Many of the objects and buildings from the past have been lost to us or irrevocably changed. However, the work of the University’s Centre for the Study of Christianity and Culture (CSCC) allows people to experience that lost world through research-led recreation.

Join the CSCC team as they explain and demonstrate how recreation helps them to explore hypotheses about what objects and places may have looked like or how they may have functioned. This allows them to test long-held ideas about how buildings looked, worked or were built and provides vivid, sometimes startling, glimpses into a long-vanished past of colour, drama and often astonishing beauty.

About the speakers

Dee Dyas is Reader in the History of Christianity and Director of the Centre for the Study of Christianity and Culture (CSCC) and the Centre for Pilgrimage Studies at the University of York. Dee is currently leading a large three-year Arts and Humanities Research Council (AHRC)-funded interdisciplinary research project on ‘Pilgrimage and England’s Cathedrals, past and present’. She also oversees Christianity and Culture’s wide-ranging programme of research-based heritage interpretation partnerships with cathedrals, churches and other institutions.

Louise Hampson is the Research and Impact Officer for CSCC and the Impact Officer for the Centre’s AHRC-funded research project on Pilgrimage.

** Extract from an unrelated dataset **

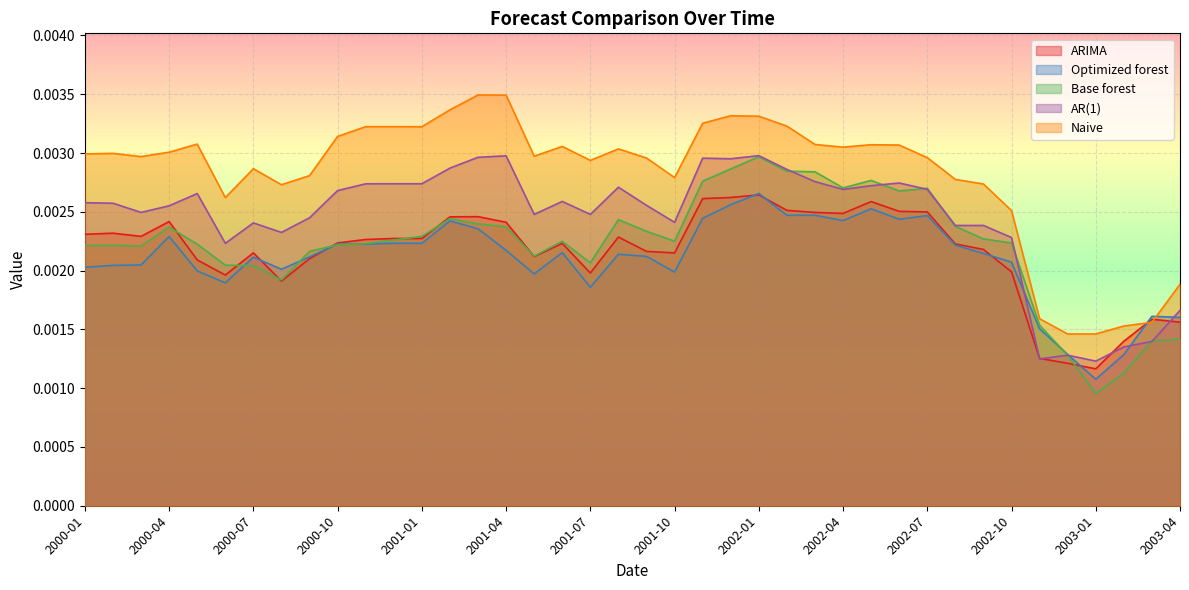

Which category has the lowest value across all series?

2003-01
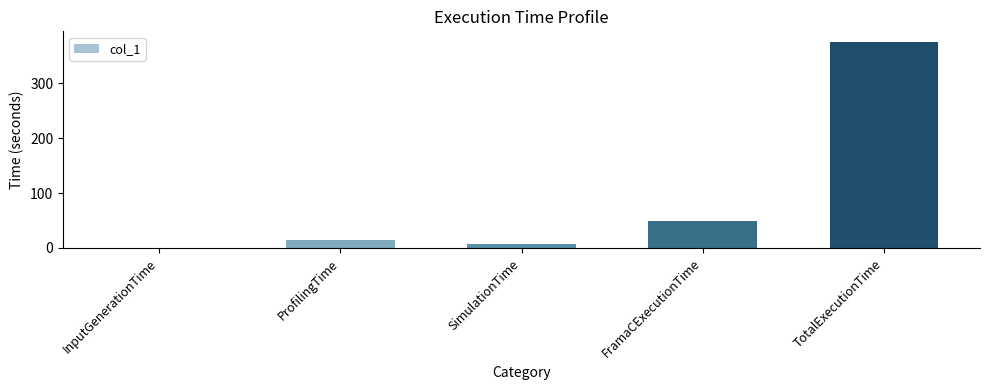

Where does the data first go above 14?

ProfilingTime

She undertakes much of the original archival research for the heritage interpretation partnerships and works with clients on maximising the public benefits of projects.

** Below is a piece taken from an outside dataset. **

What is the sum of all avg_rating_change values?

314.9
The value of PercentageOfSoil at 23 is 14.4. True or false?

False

Patrick Gibbs is Head of Technical Design at CSCC. He provides design and technical expertise for the Centre's interpretation work, and has provided both digital and graphical outputs for all client projects. He also has an interest in 3D visualisation, and is currently studying potential methods of quantifying human interactions with digital heritage interpretation.

Geoff Arnott is CSCC’s 3D modelling specialist, working on the creation of buildings and environments for the interpretation projects as well as the digital outputs of the AHRC-funded research project. He has nearly 10 years’ experience within the graphics/CGI industry, seven of those focusing primarily on heritage and the interpretation of historic and archaeological sites.